Que penser du traitement médiatique de la manifestation de Bobigny ?

15 Fév , 2017  

« Bobigny : un risque d’embrasement des banlieues est-il à craindre ? », RTL. « Banlieues : face aux incidents, le gouvernement appelle au calme », Le Parisien. Après la manifestation en soutien à Théo L., jeune d’Aulnay-sous-Bois agressé par des policiers le 2 Février, les médias semblent uniquement traiter l’affaire à travers un prisme : le risque d’un soulèvement de la « banlieue », la peur d’un « deuxième 2005 ». Que nous révèle cette lecture réductrice de l’événement ? Comment lire le traitement médiatique de « l’affaire Théo » depuis ses débuts ?

Une affaire problématique depuis ses débuts

Car « l’affaire Théo » interpelle par son traitement médiatique depuis le début.
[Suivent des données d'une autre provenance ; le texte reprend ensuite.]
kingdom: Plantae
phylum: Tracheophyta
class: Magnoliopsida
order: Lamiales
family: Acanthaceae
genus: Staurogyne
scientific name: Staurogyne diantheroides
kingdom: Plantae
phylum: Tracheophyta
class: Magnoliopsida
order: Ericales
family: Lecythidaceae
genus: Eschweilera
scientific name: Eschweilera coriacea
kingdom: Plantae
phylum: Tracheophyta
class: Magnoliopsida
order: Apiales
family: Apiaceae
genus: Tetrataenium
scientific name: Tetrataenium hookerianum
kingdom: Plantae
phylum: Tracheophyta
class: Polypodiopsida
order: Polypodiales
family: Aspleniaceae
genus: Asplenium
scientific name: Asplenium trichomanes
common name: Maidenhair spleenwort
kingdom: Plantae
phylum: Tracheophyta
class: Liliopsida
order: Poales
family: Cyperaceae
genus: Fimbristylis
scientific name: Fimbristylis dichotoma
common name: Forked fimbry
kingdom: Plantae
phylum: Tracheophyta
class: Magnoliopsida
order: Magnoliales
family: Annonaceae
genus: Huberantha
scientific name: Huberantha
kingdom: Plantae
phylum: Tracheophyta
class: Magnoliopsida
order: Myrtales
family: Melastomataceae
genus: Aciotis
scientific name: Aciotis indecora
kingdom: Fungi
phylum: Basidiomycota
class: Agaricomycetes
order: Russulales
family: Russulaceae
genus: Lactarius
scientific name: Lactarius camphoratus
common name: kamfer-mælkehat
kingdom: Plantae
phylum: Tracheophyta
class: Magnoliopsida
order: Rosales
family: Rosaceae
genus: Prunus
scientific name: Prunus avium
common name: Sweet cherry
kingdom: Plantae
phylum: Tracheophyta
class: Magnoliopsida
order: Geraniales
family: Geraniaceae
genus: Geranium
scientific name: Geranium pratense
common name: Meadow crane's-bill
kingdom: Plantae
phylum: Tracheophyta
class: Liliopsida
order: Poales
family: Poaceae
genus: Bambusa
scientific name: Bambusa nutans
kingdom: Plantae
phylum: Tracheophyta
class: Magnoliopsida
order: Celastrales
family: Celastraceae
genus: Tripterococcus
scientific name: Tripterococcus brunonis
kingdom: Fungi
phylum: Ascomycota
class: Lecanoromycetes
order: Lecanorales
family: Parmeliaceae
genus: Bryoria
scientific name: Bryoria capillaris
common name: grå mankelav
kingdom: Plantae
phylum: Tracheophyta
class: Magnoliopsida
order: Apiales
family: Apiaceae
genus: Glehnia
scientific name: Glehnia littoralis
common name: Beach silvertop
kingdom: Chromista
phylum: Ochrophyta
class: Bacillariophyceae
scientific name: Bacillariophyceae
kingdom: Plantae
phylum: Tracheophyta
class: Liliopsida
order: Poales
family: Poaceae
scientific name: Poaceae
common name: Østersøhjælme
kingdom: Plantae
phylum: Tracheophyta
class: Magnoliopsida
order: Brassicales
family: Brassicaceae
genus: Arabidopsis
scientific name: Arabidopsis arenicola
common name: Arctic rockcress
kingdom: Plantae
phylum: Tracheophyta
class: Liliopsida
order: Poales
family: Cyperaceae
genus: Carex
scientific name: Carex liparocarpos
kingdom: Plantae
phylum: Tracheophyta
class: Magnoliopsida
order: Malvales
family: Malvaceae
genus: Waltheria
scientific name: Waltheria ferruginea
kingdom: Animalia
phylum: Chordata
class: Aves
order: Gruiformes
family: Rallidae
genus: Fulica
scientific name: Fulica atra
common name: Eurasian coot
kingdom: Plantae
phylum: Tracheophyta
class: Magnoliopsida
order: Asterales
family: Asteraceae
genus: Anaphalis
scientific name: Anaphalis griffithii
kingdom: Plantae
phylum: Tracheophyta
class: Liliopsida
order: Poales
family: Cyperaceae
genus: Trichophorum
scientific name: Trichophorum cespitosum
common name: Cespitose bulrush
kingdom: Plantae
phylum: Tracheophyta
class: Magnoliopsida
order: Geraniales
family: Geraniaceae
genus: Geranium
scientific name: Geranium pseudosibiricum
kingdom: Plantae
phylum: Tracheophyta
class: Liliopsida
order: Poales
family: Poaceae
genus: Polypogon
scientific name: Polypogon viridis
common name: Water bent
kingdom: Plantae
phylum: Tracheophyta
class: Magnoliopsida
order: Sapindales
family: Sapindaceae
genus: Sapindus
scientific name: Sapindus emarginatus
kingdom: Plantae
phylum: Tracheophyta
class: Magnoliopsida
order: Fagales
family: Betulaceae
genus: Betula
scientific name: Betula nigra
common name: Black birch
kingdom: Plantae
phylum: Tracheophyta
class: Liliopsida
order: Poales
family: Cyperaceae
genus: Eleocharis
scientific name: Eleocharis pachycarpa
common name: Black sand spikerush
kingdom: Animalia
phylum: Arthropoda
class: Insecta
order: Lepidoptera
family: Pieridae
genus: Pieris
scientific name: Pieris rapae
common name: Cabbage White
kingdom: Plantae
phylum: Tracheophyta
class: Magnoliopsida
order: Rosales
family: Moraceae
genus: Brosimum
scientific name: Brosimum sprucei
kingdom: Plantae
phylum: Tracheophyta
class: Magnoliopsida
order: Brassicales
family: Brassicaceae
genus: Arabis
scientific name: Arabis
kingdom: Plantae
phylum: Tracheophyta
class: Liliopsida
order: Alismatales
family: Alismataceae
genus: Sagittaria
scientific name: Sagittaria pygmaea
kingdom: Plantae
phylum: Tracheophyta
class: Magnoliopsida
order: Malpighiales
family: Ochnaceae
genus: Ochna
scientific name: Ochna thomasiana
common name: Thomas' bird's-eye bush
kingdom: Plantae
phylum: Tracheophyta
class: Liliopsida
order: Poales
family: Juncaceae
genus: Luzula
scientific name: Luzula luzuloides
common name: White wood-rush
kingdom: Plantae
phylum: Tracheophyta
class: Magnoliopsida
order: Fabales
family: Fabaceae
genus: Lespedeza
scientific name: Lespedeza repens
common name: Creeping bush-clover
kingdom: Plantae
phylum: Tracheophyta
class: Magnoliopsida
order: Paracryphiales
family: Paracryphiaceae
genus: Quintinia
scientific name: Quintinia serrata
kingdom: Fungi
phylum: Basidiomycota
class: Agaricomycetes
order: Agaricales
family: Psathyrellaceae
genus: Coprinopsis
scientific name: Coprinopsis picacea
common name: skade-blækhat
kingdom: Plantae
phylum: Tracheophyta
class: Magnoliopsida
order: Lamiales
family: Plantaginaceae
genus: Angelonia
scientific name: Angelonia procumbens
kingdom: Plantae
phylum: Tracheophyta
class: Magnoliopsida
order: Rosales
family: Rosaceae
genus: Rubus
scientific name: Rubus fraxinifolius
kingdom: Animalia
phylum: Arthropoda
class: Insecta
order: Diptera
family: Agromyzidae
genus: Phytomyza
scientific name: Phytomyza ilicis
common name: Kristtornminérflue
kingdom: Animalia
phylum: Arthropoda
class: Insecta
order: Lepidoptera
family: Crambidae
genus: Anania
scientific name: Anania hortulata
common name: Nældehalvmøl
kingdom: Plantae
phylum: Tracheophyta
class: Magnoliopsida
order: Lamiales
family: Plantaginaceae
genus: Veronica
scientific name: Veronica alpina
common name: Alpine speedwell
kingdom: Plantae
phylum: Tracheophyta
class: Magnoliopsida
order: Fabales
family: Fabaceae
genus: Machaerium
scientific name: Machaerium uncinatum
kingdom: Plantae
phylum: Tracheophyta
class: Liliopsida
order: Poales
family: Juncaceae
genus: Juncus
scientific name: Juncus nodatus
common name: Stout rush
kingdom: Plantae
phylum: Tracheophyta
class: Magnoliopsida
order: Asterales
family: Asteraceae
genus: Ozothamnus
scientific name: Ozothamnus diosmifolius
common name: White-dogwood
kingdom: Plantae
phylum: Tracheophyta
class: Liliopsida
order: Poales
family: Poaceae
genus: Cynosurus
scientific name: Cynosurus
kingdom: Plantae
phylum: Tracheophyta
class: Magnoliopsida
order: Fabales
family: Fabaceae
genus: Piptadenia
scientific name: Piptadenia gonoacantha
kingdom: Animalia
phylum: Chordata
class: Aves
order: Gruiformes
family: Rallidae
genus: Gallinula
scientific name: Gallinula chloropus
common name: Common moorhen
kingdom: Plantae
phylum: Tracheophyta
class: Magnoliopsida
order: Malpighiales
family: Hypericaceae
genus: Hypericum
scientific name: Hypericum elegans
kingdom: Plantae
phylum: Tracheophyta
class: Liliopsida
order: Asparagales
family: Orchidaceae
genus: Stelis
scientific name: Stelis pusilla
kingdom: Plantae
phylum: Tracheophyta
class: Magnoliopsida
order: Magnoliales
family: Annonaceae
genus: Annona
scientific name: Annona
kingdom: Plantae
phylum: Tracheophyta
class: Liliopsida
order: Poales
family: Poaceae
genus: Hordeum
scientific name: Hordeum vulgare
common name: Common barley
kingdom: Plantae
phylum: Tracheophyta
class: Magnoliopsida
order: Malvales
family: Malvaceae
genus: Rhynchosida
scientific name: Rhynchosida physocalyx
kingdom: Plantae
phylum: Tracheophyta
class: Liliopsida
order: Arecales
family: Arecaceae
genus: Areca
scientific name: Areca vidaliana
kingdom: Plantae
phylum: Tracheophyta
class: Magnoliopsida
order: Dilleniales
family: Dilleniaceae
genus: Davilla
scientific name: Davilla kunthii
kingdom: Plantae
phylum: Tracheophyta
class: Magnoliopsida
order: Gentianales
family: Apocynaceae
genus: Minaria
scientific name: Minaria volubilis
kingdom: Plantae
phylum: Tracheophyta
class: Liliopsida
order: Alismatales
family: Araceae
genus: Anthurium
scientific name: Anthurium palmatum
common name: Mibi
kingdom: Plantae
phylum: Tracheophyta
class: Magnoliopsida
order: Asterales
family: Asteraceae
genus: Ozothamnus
Tout d’abord, certains médias ont tendu à réduire les violences terribles qu’a subi le jeune homme. On a entendu parler d’ « interpellation musclée » comme dans cette brève du Figaro, ou RTL dans cet article dejà cité plus haut (qui de plus n’est pas un article « à chaud »). Comment qualifier d’ « interpellation musclée » un acte de cette nature ? On brandira la présomption d’innocence, on dira qu’il ne faut pas le condamner à l’avance. Mais parler d’ « interpellation musclée », ce n’est pas respecter la présomption d’innocence, c’est prendre position. C’est dire que cet acte était une interpellation qui a eu quelques dommages collatéraux, des broutilles. C’est interpréter les faits.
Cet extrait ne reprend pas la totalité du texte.